### Extrait du document
● ● ●

Procès Monsanto : « La France peut servir d’exemple au niveau mondial »

Le 10 août, Monsanto a été jugé responsable du cancer d’un jardinier américain intoxiqué au glyphosate. Pour Paul François, figure de la lutte en France, cette décision est porteuse d’espoir.

Maud Le Rest
Rédigé le , mis à jour le
Les agriculteurs français pourront écouler leurs stocks de Basta F1 jusqu'en juillet 2018.
Les agriculteurs français pourront écouler leurs stocks de Basta F1 jusqu'en juillet 2018.  —  Photo © Sauletas - Fotolia

290 millions de dollars. C’est ce que devra verser Monsanto au jardinier américain Dewayne Johnson, atteint d’un lymphome non hodgkinien après avoir utilisé du Roundup et du Ranger Pro entre 2012 et 2014. Selon la justice américaine, ces deux produits phares de Monsanto, qui contiennent du glyphosate, sont à l’origine du cancer du jardinier, qui n’a aujourd’hui plus que deux ans à vivre.

Paul François, ex-agriculteur lui-même intoxiqué au Lasso, un autre produit de la firme, répond aux questions d’Allodocteurs.fr.

  • Comment réagissez-vous au jugement prononcé par la justice californienne ?

● ● ●

### Consigne de travail
Recopiez fidèlement le passage de l'article sur le procès Monsanto compris entre « Maud Le Rest » et « ans à vivre. », ces deux bornes incluses.

### Entrées extraites
● ● ●

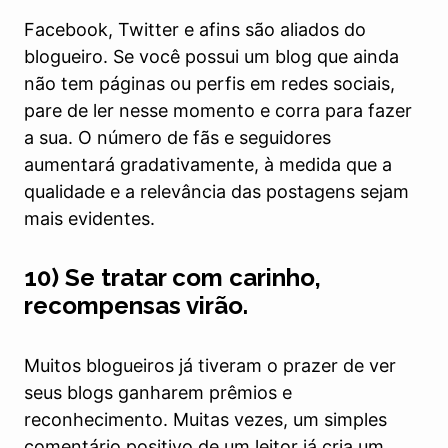
Facebook, Twitter e afins são aliados do
blogueiro. Se você possui um blog que ainda
não tem páginas ou perfis em redes sociais,
pare de ler nesse momento e corra para fazer
a sua. O número de fãs e seguidores
aumentará gradativamente, à medida que a
qualidade e a relevância das postagens sejam
mais evidentes.
10) Se tratar com carinho,
recompensas virão.
Muitos blogueiros já tiveram o prazer de ver
seus blogs ganharem prêmios e
reconhecimento. Muitas vezes, um simples
comentário positivo de um leitor já cria um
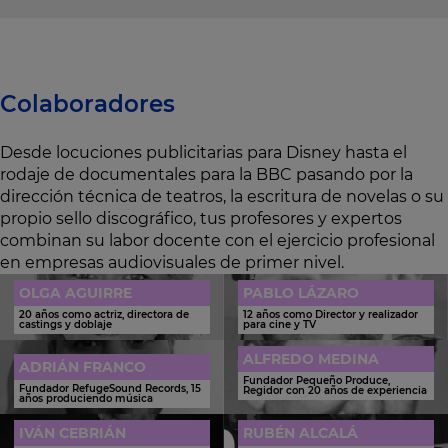
Colaboradores
Desde locuciones publicitarias para Disney hasta el
rodaje de documentales para la BBC pasando por la
dirección técnica de teatros, la escritura de novelas o su
propio sello discográfico, tus profesores y expertos
combinan su labor docente con el ejercicio profesional
en empresas audiovisuales de primer nivel.
OLGA AGUIRRE
PABLO LÁZARO
20 años como actriz, directora de
12 años como Director y realizador
castings y doblaje
para cine y TV
ALFREDO MEDINA
ADRIÁN FRANCO
Fundador Pequeño Produce,
Fundador RefugeSound Records, 15
Regidor con 20 años de experiencia
años produciendo música
IVÁN CEBRIÁN
RUBÉN ALCALÁ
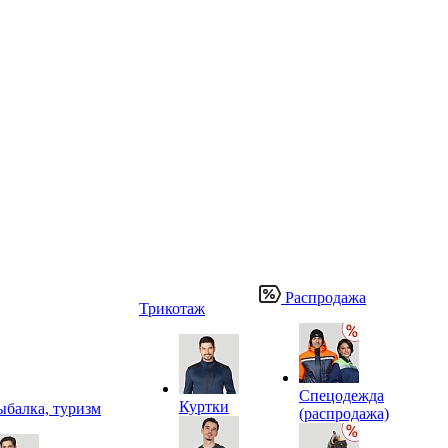
Распродажа
Трикотаж
Спецодежда
Куртки
ыбалка, туризм
(распродажа)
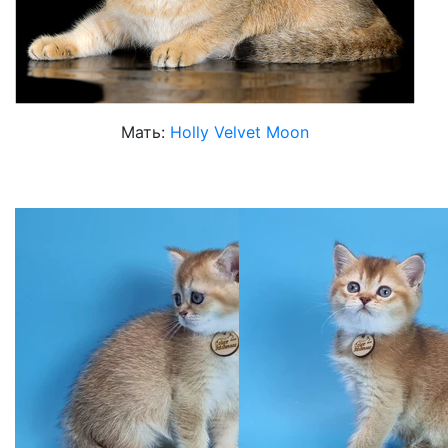
Мать:
Holly Velvet Moon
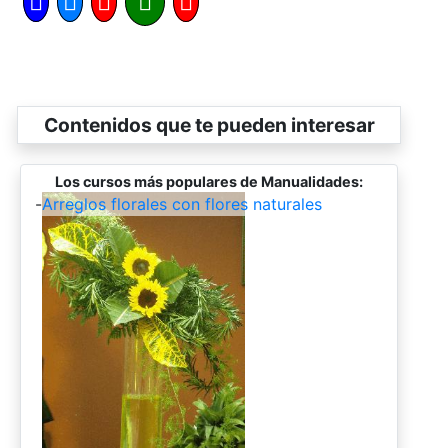
Contenidos que te pueden interesar
Los cursos más populares de Manualidades:
-
Arreglos florales con flores naturales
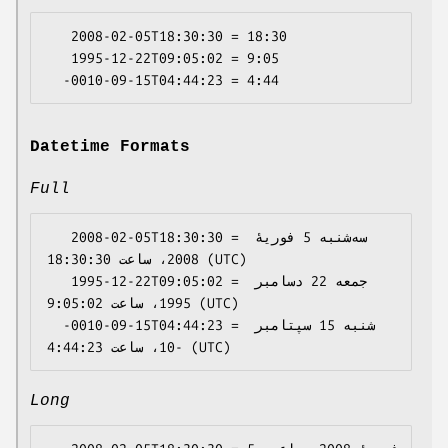
   2008-02-05T18:30:30 = 18:30

   1995-12-22T09:05:02 = 9:05

Datetime Formats
Full
   2008-02-05T18:30:30 = سه‌شنبه 5 فوریهٔ 
2008، ساعت 18:30:30 (UTC)

   1995-12-22T09:05:02 = جمعه 22 دسامبر 
1995، ساعت 9:05:02 (UTC)

  -0010-09-15T04:44:23 = شنبه 15 سپتامبر 
Long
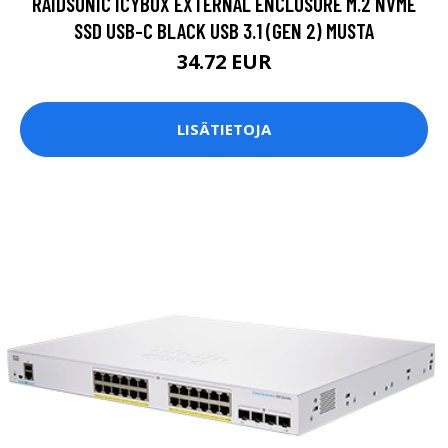
RAIDSONIC ICYBOX EXTERNAL ENCLOSURE M.2 NVME
SSD USB-C BLACK USB 3.1 (GEN 2) MUSTA
34.72 EUR
LISÄTIETOJA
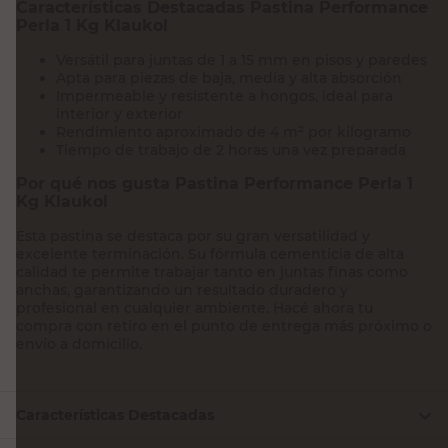
Características Destacadas Pastina Performance
Perla 1 Kg Klaukol
Versátil para juntas de 1 a 15 mm en pisos y paredes
Apta para piezas de baja, media y alta absorción
Impermeable y resistente a hongos, ideal para
interior y exterior
Rendimiento aproximado de 4 m² por kilogramo
Tiempo de trabajo de 2 horas una vez preparada
Por qué nos gusta Pastina Performance Perla 1
Kg Klaukol
Esta pastina se destaca por su gran versatilidad y
excelente terminación. Su fórmula cementicia de alta
calidad te permite trabajar tanto en juntas finas como
anchas, garantizando un resultado duradero y
profesional en cualquier ambiente. Hacé ahora tu
compra con retiro en el punto de entrega más próximo o
envío a domicilio.
Características Destacadas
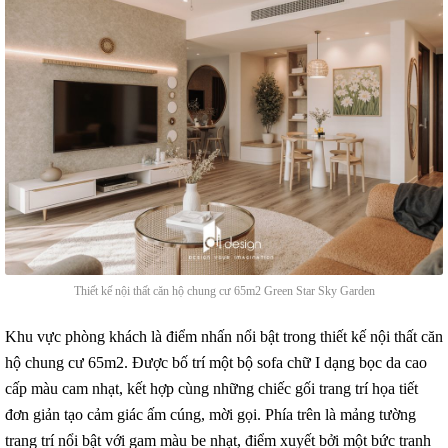
Thiết kế nội thất căn hộ chung cư 65m2 Green Star Sky Garden
Khu vực phòng khách là điểm nhấn nổi bật trong thiết kế nội thất căn
hộ chung cư 65m2. Được bố trí một bộ sofa chữ I dạng bọc da cao
cấp màu cam nhạt, kết hợp cùng những chiếc gối trang trí họa tiết
đơn giản tạo cảm giác ấm cúng, mời gọi. Phía trên là mảng tường
trang trí nổi bật với gam màu be nhạt, điểm xuyết bởi một bức tranh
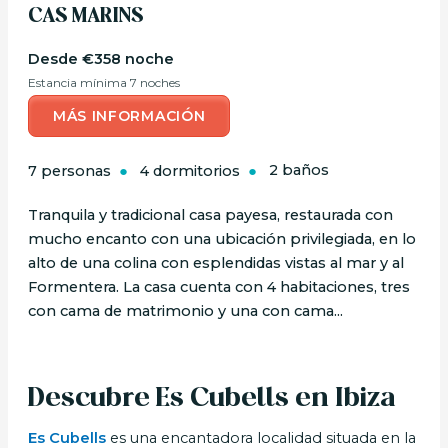
CAS MARINS
€358 noche
Estancia mínima 7 noches
MÁS INFORMACIÓN
7 personas
4 dormitorios
2 baños
Tranquila y tradicional casa payesa, restaurada con
mucho encanto con una ubicación privilegiada, en lo
alto de una colina con esplendidas vistas al mar y al
Formentera. La casa cuenta con 4 habitaciones, tres
con cama de matrimonio y una con cama...
Descubre Es Cubells en Ibiza
Es Cubells
es una encantadora localidad situada en la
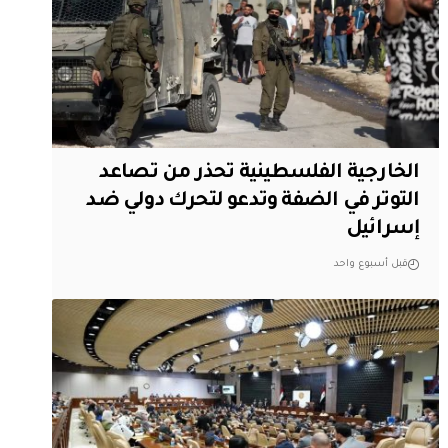
الخارجية الفلسطينية تحذر من تصاعد
التوتر في الضفة وتدعو لتحرك دولي ضد
إسرائيل
قبل أسبوع واحد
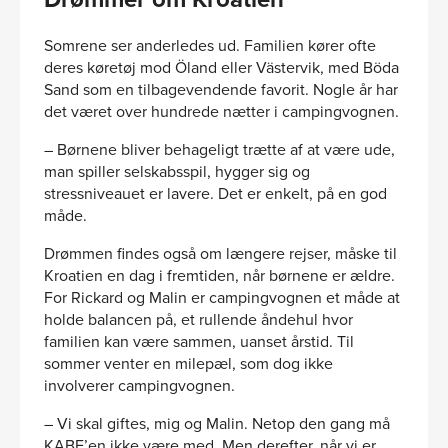
Somrene ser anderledes ud. Familien kører ofte
deres køretøj mod Öland eller Västervik, med Böda
Sand som en tilbagevendende favorit. Nogle år har
det været over hundrede nætter i campingvognen.
– Børnene bliver behageligt trætte af at være ude,
man spiller selskabsspil, hygger sig og
stressniveauet er lavere. Det er enkelt, på en god
måde.
Drømmen findes også om længere rejser, måske til
Kroatien en dag i fremtiden, når børnene er ældre.
For Rickard og Malin er campingvognen et måde at
holde balancen på, et rullende åndehul hvor
familien kan være sammen, uanset årstid. Til
sommer venter en milepæl, som dog ikke
involverer campingvognen.
– Vi skal giftes, mig og Malin. Netop den gang må
KABE’en ikke være med. Men derefter, når vi er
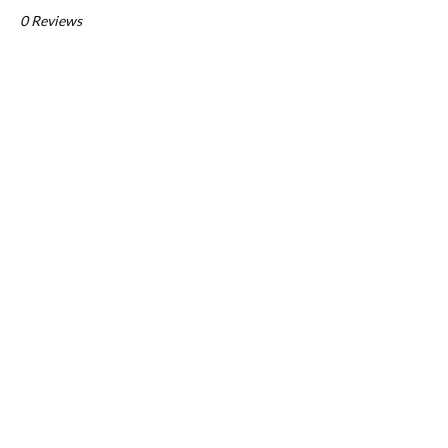
0 Reviews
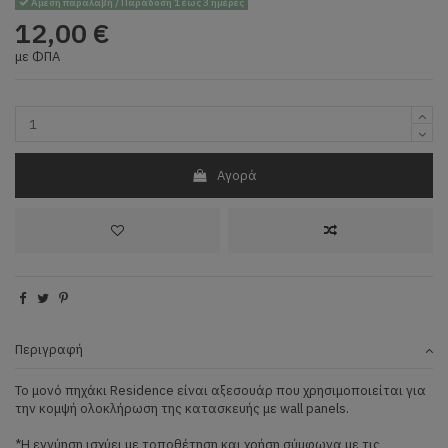
Άμεση παραλαβή / Παράδοση 1 έως 3 ημέρες
12,00 €
με ΦΠΑ
Αγορά
Περιγραφή
Το μονό πηχάκι Residence είναι αξεσουάρ που χρησιμοποιείται για
την κομψή ολοκλήρωση της κατασκευής με wall panels.
*Η εγγύηση ισχύει με τοποθέτηση και χρήση σύμφωνα με τις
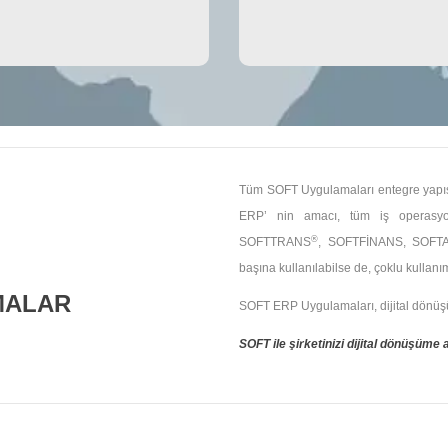
Tüm SOFT Uygulamaları entegre yapısı il
ERP’ nin amacı, tüm iş operasyonl
®
SOFTTRANS
, SOFTFİNANS, SOFT
başına kullanılabilse de, çoklu kullan
MALAR
SOFT ERP Uygulamaları, dijital dönüşüm 
SOFT ile şirketinizi dijital dönüşüme 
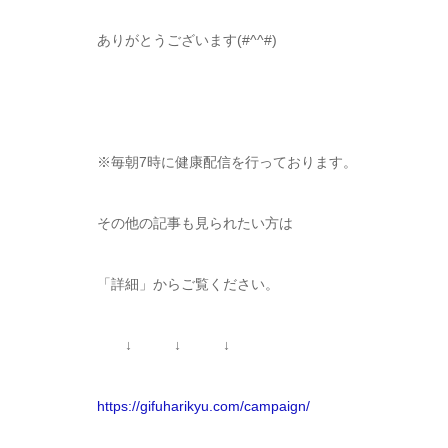
ありがとうございます(#^^#)
※毎朝7時に健康配信を行っております。
その他の記事も見られたい方は
「詳細」からご覧ください。
↓ ↓ ↓
https://gifuharikyu.com/campaign/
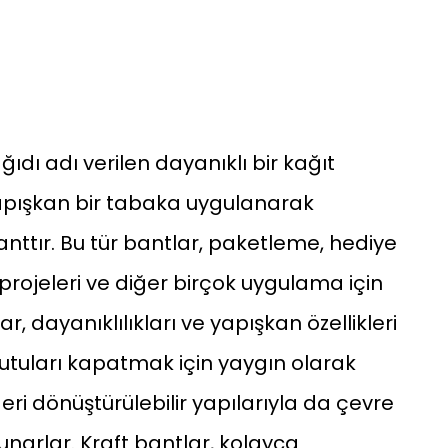
ağıdı adı verilen dayanıklı bir kağıt
pışkan bir tabaka uygulanarak
banttır. Bu tür bantlar, paketleme, hediye
rojeleri ve diğer birçok uygulama için
lar, dayanıklılıkları ve yapışkan özellikleri
kutuları kapatmak için yaygın olarak
 geri dönüştürülebilir yapılarıyla da çevre
narlar. Kraft bantlar, kolayca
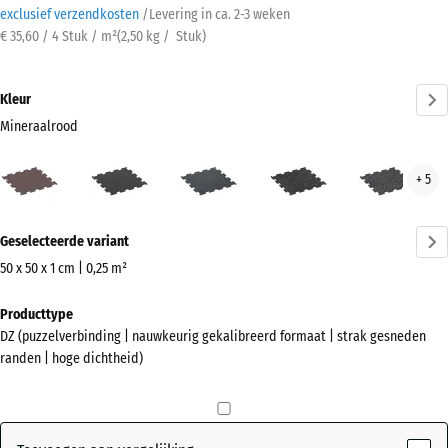
exclusief verzendkosten
/
Levering in ca.
2-3 weken
€ 35,60 / 4 Stuk / m²
(
2,50
kg
/ Stuk)
Kleur
Mineraalrood
Mineraalrood
Antraciet
Licht
Licht
Lich
+ 5
(active)
blauw
Geel
Grijs
gespikkeld
Gesprenkelde
Gesp
Meer
Geselecteerde variant
informatie
over
50 x 50 x 1 cm | 0,25 m²
de
Afmetingen
Producttype
kleuren?
voor
DZ (puzzelverbinding | nauwkeurig gekalibreerd formaat | strak gesneden
verzending
Kleurenpalet
randen | hoge dichtheid)
530
weergeven
x
(active)
Mineraalrood
530
x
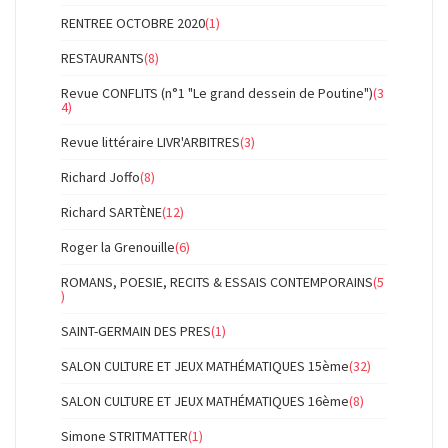
RENTREE OCTOBRE 2020
(1)
RESTAURANTS
(8)
Revue CONFLITS (n°1 "Le grand dessein de Poutine")
(3
4)
Revue littéraire LIVR'ARBITRES
(3)
Richard Joffo
(8)
Richard SARTÈNE
(12)
Roger la Grenouille
(6)
ROMANS, POESIE, RECITS & ESSAIS CONTEMPORAINS
(5
)
SAINT-GERMAIN DES PRES
(1)
SALON CULTURE ET JEUX MATHÉMATIQUES 15ème
(32)
SALON CULTURE ET JEUX MATHÉMATIQUES 16ème
(8)
Simone STRITMATTER
(1)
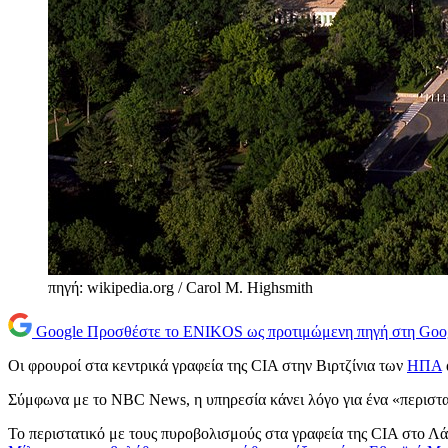
πηγή: wikipedia.org / Carol M. Highsmith
Google
Προσθέστε το ENIKOS ως προτιμώμενη πηγή στη Goo
Οι φρουροί στα κεντρικά γραφεία της CIA στην Βιρτζίνια των
ΗΠΑ
Σύμφωνα με το NBC News, η υπηρεσία κάνει λόγο για ένα «περιστα
Το περιστατικό με τους πυροβολισμούς στα γραφεία της CIA στο Λά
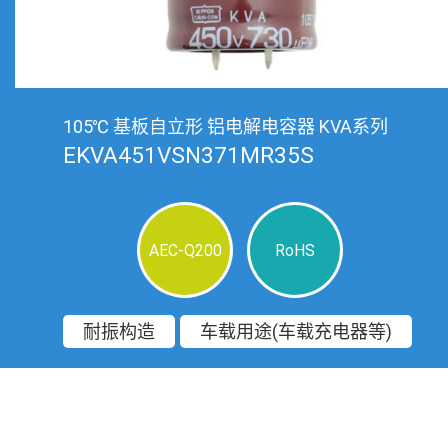
105℃ 基板自立形 铝电解电容器 KVA系列
EKVA451VSN371MR35S
AEC-Q200
RoHS
耐振构造
车载用途(车载充电器等)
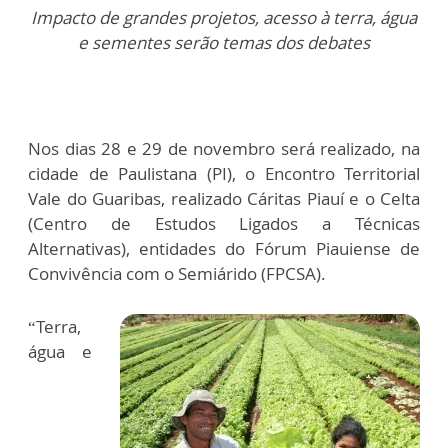
Impacto de grandes projetos, acesso à terra, água
e sementes serão temas dos debates
Nos dias 28 e 29 de novembro será realizado, na
cidade de Paulistana (PI), o Encontro Territorial
Vale do Guaribas, realizado Cáritas Piauí e o Celta
(Centro de Estudos Ligados a Técnicas
Alternativas), entidades do Fórum Piauiense de
Convivência com o Semiárido (FPCSA).
“Terra,
água e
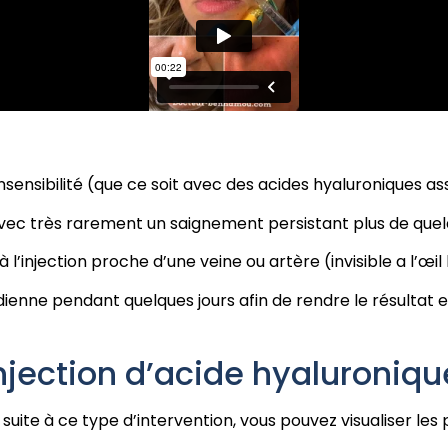
d’insensibilité (que ce soit avec des acides hyaluroniques 
s avec très rarement un saignement persistant plus de que
 l’injection proche d’une veine ou artère (invisible a l’œil l
ienne pendant quelques jours afin de rendre le résultat e
njection d’acide hyaluroniqu
suite à ce type d’intervention, vous pouvez visualiser les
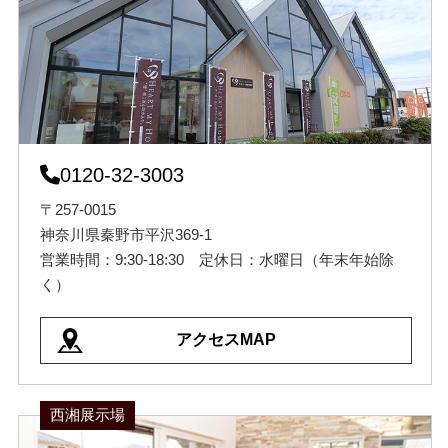
0120-32-3003
〒257-0015
神奈川県秦野市平沢369-1
営業時間：9:30-18:30 定休日：水曜日（年末年始除
く）
アクセスMAP
西湘展示場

● ● ●

### Votre réponse
Maud Le Rest
Rédigé le , mis à jour le
Les agriculteurs français pourront écouler leurs stocks de Basta F1 jusqu'en juillet 2018.
Les agriculteurs français pourront écouler leurs stocks de Basta F1 jusqu'en juillet 2018.  —  Photo © Sauletas - Fotolia

290 millions de dollars. C’est ce que devra verser Monsanto au jardinier américain Dewayne Johnson, atteint d’un lymphome non hodgkinien après avoir utilisé du Roundup et du Ranger Pro entre 2012 et 2014. Selon la justice américaine, ces deux produits phares de Monsanto, qui contiennent du glyphosate, sont à l’origine du cancer du jardinier, qui n’a aujourd’hui plus que deux ans à vivre.